Mort d’Ayman al-Zawahiri : Les Etats-Unis ont-il tiré un missile « ninja » pour tuer le chef d’Al-Qaida ?

Une frappe véritablement chirurgicale. L’aube venait de se lever sur Kaboul, dimanche matin, quand deux missiles tirés depuis un drone américain ont frappé le balcon sur lequel le chef d’Al-Qaida, Ayman al-Zawahiri, venait de sortir, le tuant sur le coup. Mais le bâtiment ne porte pas de traces d’explosion et personne d’autre n’a été blessé dans l’opération, selon les responsables américains. Ces deux éléments laissent penser que les Américains ont fait usage du Hellfire R9X, un missile équipé de six lames en forme de rasoir, qui tranche à travers sa cible mais n’explose pas. Selon le New York Times, c’est d’ailleurs la CIA qui a coordonné la frappe, et pas le Pentagone.

Peu de dégâts

Des membres de la famille du dirigeant d’Al-Qaida étaient présents dans la maison, mais « n’ont délibérément pas été ciblés et n’ont pas été blessés », a précisé un responsable américain.
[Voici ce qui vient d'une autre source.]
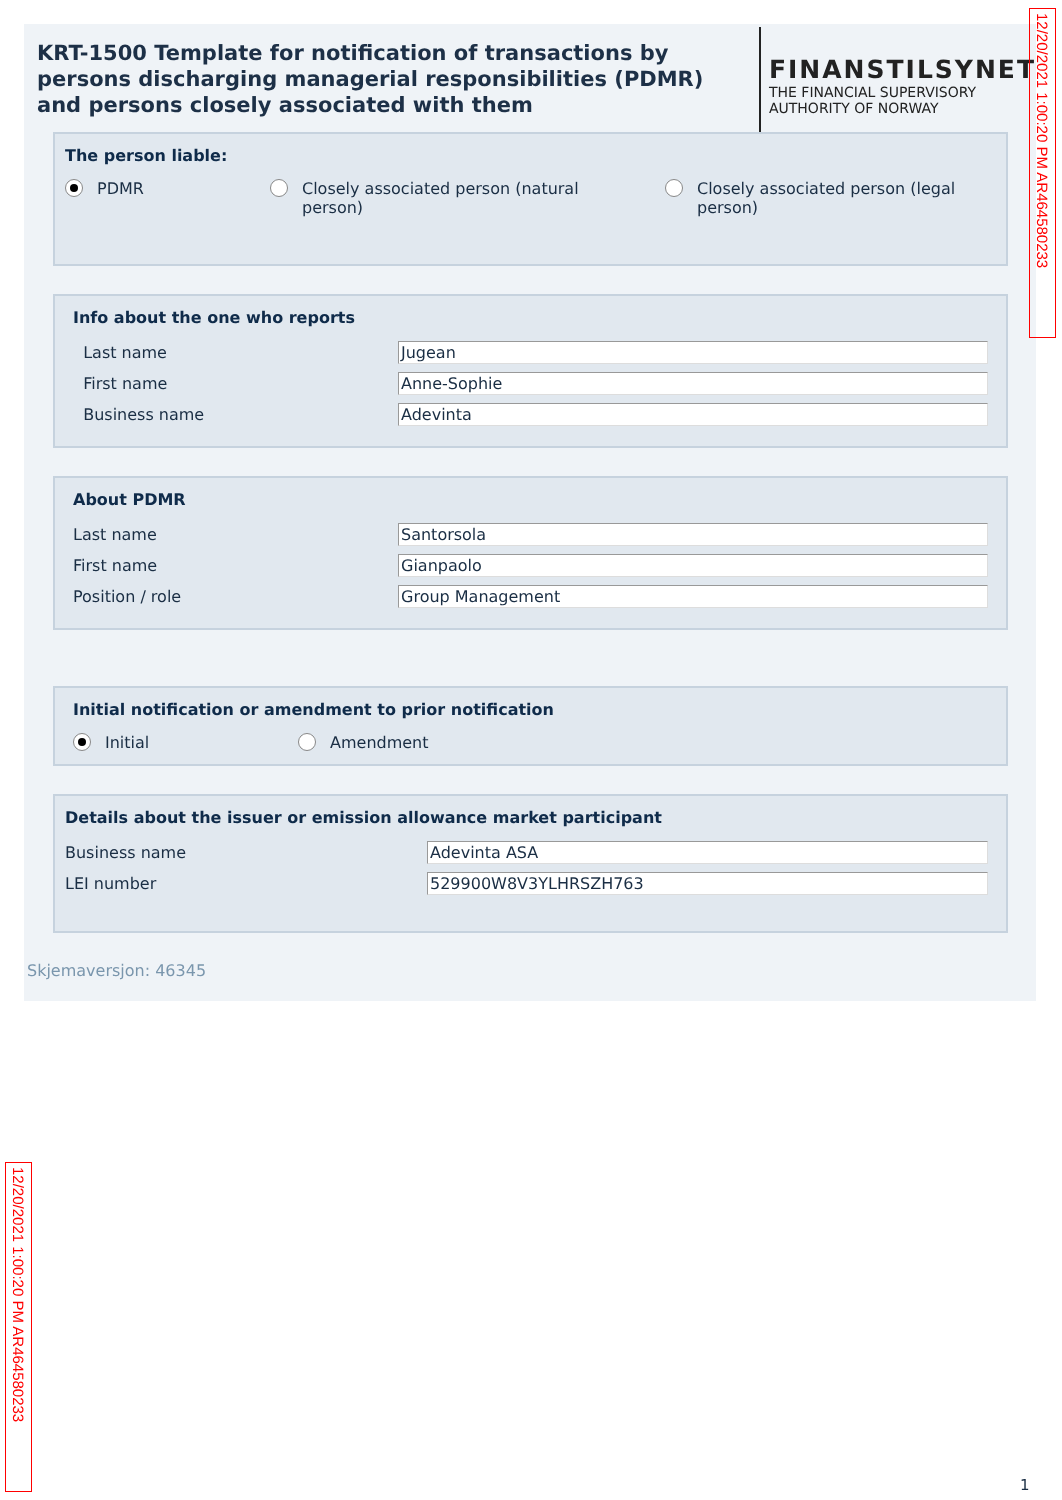KRT-1500 Template for notification of transactions by persons discharging managerial responsibilities (PDMR) and persons closely associated with them
FINANSTILSYNET
THE FINANCIAL SUPERVISORY
AUTHORITY OF NORWAY
The person liable:
PDMR Closely associated person (natural
person)
Closely associated person (legal
person)
Info about the one who reports
Last name Jugean
First name Anne-Sophie
Business name Adevinta
About PDMR
Last name Santorsola
First name Gianpaolo
Position / role Group Management
Initial notification or amendment to prior notification
Initial Amendment
Details about the issuer or emission allowance market participant
Business name Adevinta ASA
LEI number 529900W8V3YLHRSZH763
Skjemaversjon: 46345
12/20/2021 1:00:20 PM AR464580233
12/20/2021 1:00:20 PM AR464580233
1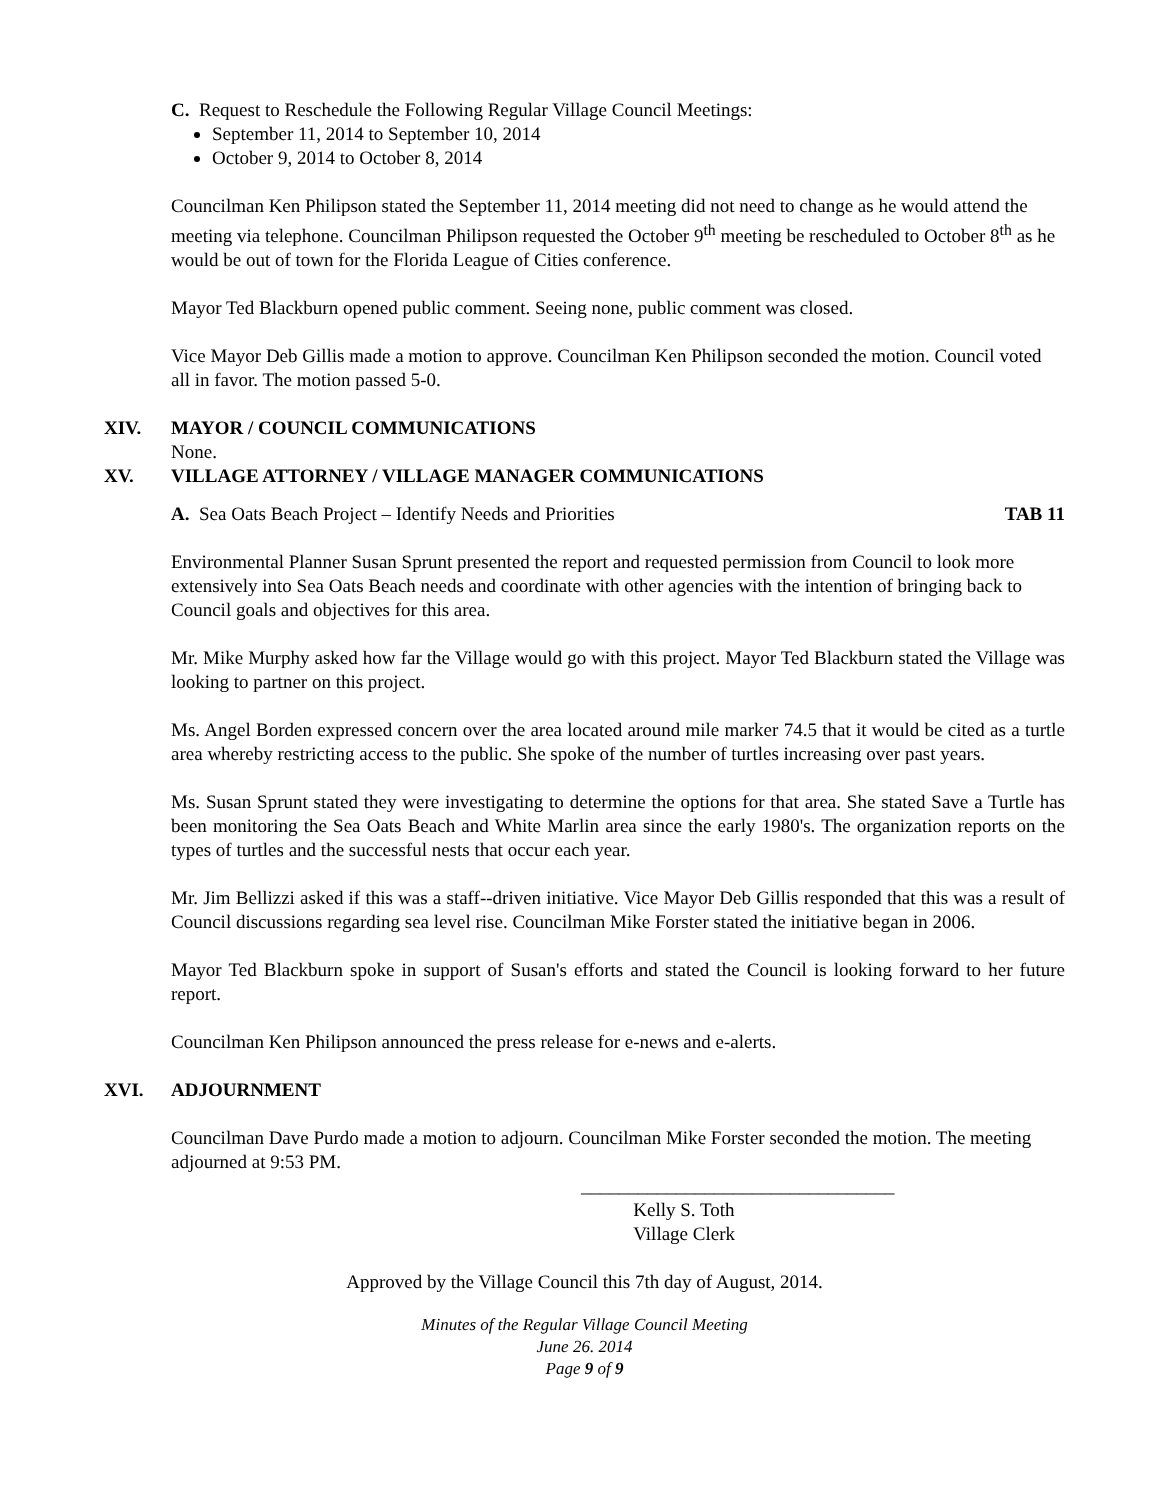C. Request to Reschedule the Following Regular Village Council Meetings:
September 11, 2014 to September 10, 2014
October 9, 2014 to October 8, 2014
Councilman Ken Philipson stated the September 11, 2014 meeting did not need to change as he would attend the meeting via telephone. Councilman Philipson requested the October 9<sup>th</sup> meeting be rescheduled to October 8<sup>th</sup> as he would be out of town for the Florida League of Cities conference.
Mayor Ted Blackburn opened public comment. Seeing none, public comment was closed.
Vice Mayor Deb Gillis made a motion to approve. Councilman Ken Philipson seconded the motion. Council voted all in favor. The motion passed 5-0.
XIV. MAYOR / COUNCIL COMMUNICATIONS
None.
XV. VILLAGE ATTORNEY / VILLAGE MANAGER COMMUNICATIONS
A. Sea Oats Beach Project – Identify Needs and Priorities TAB 11
Environmental Planner Susan Sprunt presented the report and requested permission from Council to look more extensively into Sea Oats Beach needs and coordinate with other agencies with the intention of bringing back to Council goals and objectives for this area.
Mr. Mike Murphy asked how far the Village would go with this project. Mayor Ted Blackburn stated the Village was looking to partner on this project.
Ms. Angel Borden expressed concern over the area located around mile marker 74.5 that it would be cited as a turtle area whereby restricting access to the public. She spoke of the number of turtles increasing over past years.
Ms. Susan Sprunt stated they were investigating to determine the options for that area. She stated Save a Turtle has been monitoring the Sea Oats Beach and White Marlin area since the early 1980's. The organization reports on the types of turtles and the successful nests that occur each year.
Mr. Jim Bellizzi asked if this was a staff--driven initiative. Vice Mayor Deb Gillis responded that this was a result of Council discussions regarding sea level rise. Councilman Mike Forster stated the initiative began in 2006.
Mayor Ted Blackburn spoke in support of Susan's efforts and stated the Council is looking forward to her future report.
Councilman Ken Philipson announced the press release for e-news and e-alerts.
XVI. ADJOURNMENT
Councilman Dave Purdo made a motion to adjourn. Councilman Mike Forster seconded the motion. The meeting adjourned at 9:53 PM.
_________________________________
Kelly S. Toth
Village Clerk
Approved by the Village Council this 7th day of August, 2014.
Minutes of the Regular Village Council Meeting
June 26. 2014
Page 9 of 9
Des photos montrent des fenêtres soufflées sur un étage, mais le reste du bâtiment, dont les fenêtres aux autres étages, sont toujours en place.

Une arme à l’existence non-confirmée

Jusque-là, les missiles Hellfire – tirés par des hélicoptères ou des drones – étaient connus pour leurs puissantes explosions et souvent, les dommages collatéraux qu’ils engendraient. La nouvelle arme mystérieuse utilisée par les Américains a été baptisée « Flying Ginsu » (le Ginsu volant), d’après une célèbre publicité télévisée des années 1980 pour des couteaux de cuisine de marque Ginsu, qui pouvaient couper proprement à travers des canettes en aluminium et restaient parfaitement tranchants. Egalement surnommé la « bombe ninja », le missile est devenu une munition de choix pour tuer les leaders de groupes djihadistes, tout en évitant de faire des victimes civiles. Officiellement, les Etats-Unis n’ont jamais confirmé son existence. Selon le Wall Street Journal, qui a été le premier à lui consacrer un article en 2019, le missile a commencé d’être produit au début des années 2010, sous Barack Obama.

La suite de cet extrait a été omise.